___ Input data
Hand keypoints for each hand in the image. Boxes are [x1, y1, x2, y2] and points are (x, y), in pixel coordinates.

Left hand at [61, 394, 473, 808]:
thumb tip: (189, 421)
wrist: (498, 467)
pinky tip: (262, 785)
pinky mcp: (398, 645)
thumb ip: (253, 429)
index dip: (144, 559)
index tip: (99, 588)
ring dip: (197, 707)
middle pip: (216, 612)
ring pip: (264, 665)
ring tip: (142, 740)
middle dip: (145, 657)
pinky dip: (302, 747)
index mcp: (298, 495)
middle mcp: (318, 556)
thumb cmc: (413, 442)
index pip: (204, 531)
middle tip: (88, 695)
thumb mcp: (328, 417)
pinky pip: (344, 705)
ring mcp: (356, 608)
______
___ Input data
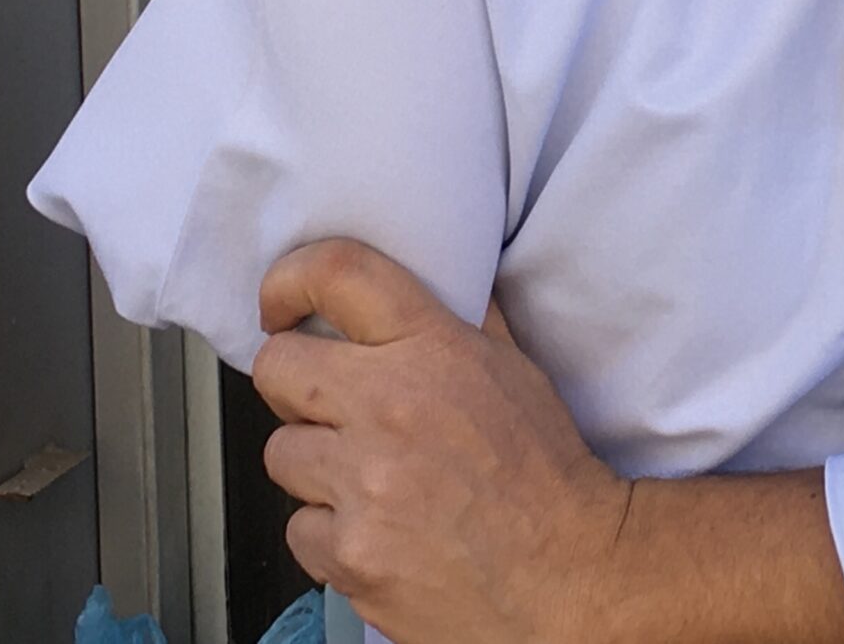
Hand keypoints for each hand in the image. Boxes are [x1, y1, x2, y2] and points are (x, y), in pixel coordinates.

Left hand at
______
___ Input data
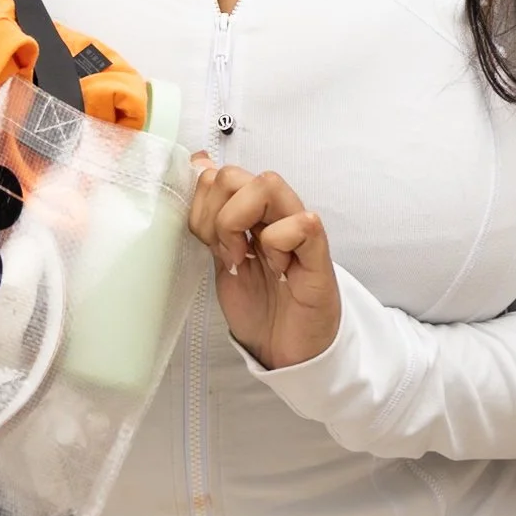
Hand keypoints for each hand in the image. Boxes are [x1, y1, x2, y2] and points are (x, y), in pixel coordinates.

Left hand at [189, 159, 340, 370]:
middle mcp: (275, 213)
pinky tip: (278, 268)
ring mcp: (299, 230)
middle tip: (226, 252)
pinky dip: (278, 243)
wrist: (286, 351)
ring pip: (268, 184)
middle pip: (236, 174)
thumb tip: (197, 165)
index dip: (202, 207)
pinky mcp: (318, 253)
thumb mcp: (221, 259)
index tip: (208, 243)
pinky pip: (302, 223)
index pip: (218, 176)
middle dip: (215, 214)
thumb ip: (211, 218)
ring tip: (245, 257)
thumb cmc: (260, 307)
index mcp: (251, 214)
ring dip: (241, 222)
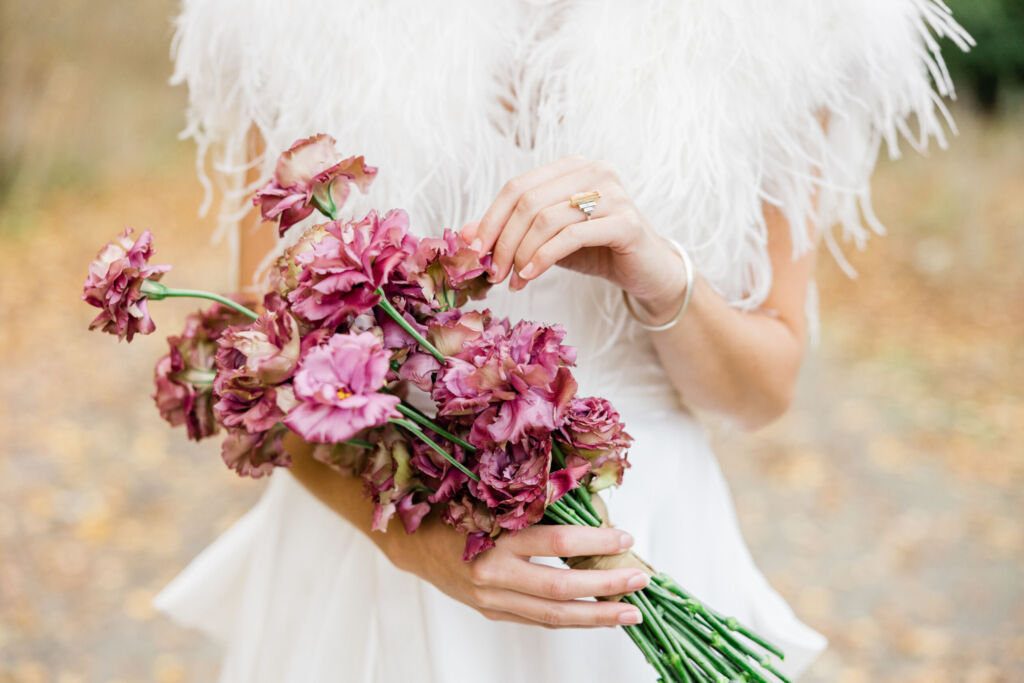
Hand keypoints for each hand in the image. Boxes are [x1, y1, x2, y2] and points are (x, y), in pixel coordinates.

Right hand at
______
Task instructions:
Your answer should be every line from the material above in which the word "middle" appears.

Task solution:
middle pip: (216, 612)
middle dip: (145, 657)
middle mcp: (318, 556)
middle tip: (88, 695)
middle mcp: (275, 213)
middle tip: (226, 252)
middle pip: (236, 174)
middle dip: (215, 214)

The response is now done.